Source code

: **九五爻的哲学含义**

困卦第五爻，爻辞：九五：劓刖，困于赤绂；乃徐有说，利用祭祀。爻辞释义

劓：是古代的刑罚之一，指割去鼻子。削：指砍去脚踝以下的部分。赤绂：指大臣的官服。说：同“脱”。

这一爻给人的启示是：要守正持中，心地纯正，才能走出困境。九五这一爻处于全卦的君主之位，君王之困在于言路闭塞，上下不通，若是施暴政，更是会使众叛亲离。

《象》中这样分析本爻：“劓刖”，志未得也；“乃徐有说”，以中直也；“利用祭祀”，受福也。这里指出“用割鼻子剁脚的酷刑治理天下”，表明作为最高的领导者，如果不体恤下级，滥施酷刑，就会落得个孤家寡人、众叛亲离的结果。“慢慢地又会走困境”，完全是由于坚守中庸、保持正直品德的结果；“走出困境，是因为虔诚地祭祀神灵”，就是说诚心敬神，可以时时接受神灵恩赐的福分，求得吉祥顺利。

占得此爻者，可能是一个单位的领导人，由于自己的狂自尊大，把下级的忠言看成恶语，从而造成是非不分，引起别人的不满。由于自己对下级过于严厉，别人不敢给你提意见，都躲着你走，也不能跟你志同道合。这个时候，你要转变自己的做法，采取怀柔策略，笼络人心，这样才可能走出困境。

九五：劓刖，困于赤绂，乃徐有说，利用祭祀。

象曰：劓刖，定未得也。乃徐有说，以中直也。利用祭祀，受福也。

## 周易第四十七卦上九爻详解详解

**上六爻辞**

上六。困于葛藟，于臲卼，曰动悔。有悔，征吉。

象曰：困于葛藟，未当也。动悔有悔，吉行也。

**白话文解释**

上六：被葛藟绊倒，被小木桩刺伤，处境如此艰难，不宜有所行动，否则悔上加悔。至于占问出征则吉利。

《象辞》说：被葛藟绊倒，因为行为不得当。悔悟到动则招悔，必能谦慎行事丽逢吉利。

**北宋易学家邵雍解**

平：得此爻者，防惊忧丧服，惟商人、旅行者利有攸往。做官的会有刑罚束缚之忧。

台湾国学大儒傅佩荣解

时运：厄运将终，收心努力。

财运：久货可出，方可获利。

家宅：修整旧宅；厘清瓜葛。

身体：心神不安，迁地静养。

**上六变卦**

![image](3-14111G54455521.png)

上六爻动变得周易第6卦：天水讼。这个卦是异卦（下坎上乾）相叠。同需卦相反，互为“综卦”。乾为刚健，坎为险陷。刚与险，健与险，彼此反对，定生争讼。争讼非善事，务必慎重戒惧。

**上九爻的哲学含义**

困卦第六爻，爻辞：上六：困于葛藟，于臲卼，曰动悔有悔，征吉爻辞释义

====

Please print out every entry again, exactly as it reads.

● **Solution for this exercise**:
Source code

: **九五爻的哲学含义**

困卦第五爻，爻辞：九五：劓刖，困于赤绂；乃徐有说，利用祭祀。爻辞释义

劓：是古代的刑罚之一，指割去鼻子。削：指砍去脚踝以下的部分。赤绂：指大臣的官服。说：同“脱”。

这一爻给人的启示是：要守正持中，心地纯正，才能走出困境。九五这一爻处于全卦的君主之位，君王之困在于言路闭塞，上下不通，若是施暴政，更是会使众叛亲离。

《象》中这样分析本爻：“劓刖”，志未得也；“乃徐有说”，以中直也；“利用祭祀”，受福也。这里指出“用割鼻子剁脚的酷刑治理天下”，表明作为最高的领导者，如果不体恤下级，滥施酷刑，就会落得个孤家寡人、众叛亲离的结果。“慢慢地又会走困境”，完全是由于坚守中庸、保持正直品德的结果；“走出困境，是因为虔诚地祭祀神灵”，就是说诚心敬神，可以时时接受神灵恩赐的福分，求得吉祥顺利。

占得此爻者，可能是一个单位的领导人，由于自己的狂自尊大，把下级的忠言看成恶语，从而造成是非不分，引起别人的不满。由于自己对下级过于严厉，别人不敢给你提意见，都躲着你走，也不能跟你志同道合。这个时候，你要转变自己的做法，采取怀柔策略，笼络人心，这样才可能走出困境。

九五：劓刖，困于赤绂，乃徐有说，利用祭祀。

象曰：劓刖，定未得也。乃徐有说，以中直也。利用祭祀，受福也。

## 周易第四十七卦上九爻详解详解

**上六爻辞**

上六。困于葛藟，于臲卼，曰动悔。有悔，征吉。

象曰：困于葛藟，未当也。动悔有悔，吉行也。

**白话文解释**

上六：被葛藟绊倒，被小木桩刺伤，处境如此艰难，不宜有所行动，否则悔上加悔。至于占问出征则吉利。

《象辞》说：被葛藟绊倒，因为行为不得当。悔悟到动则招悔，必能谦慎行事丽逢吉利。

**北宋易学家邵雍解**

平：得此爻者，防惊忧丧服，惟商人、旅行者利有攸往。做官的会有刑罚束缚之忧。

台湾国学大儒傅佩荣解

时运：厄运将终，收心努力。

财运：久货可出，方可获利。

家宅：修整旧宅；厘清瓜葛。

身体：心神不安，迁地静养。

**上六变卦**

![image](3-14111G54455521.png)

上六爻动变得周易第6卦：天水讼。这个卦是异卦（下坎上乾）相叠。同需卦相反，互为“综卦”。乾为刚健，坎为险陷。刚与险，健与险，彼此反对，定生争讼。争讼非善事，务必慎重戒惧。

**上九爻的哲学含义**

困卦第六爻，爻辞：上六：困于葛藟，于臲卼，曰动悔有悔，征吉爻辞释义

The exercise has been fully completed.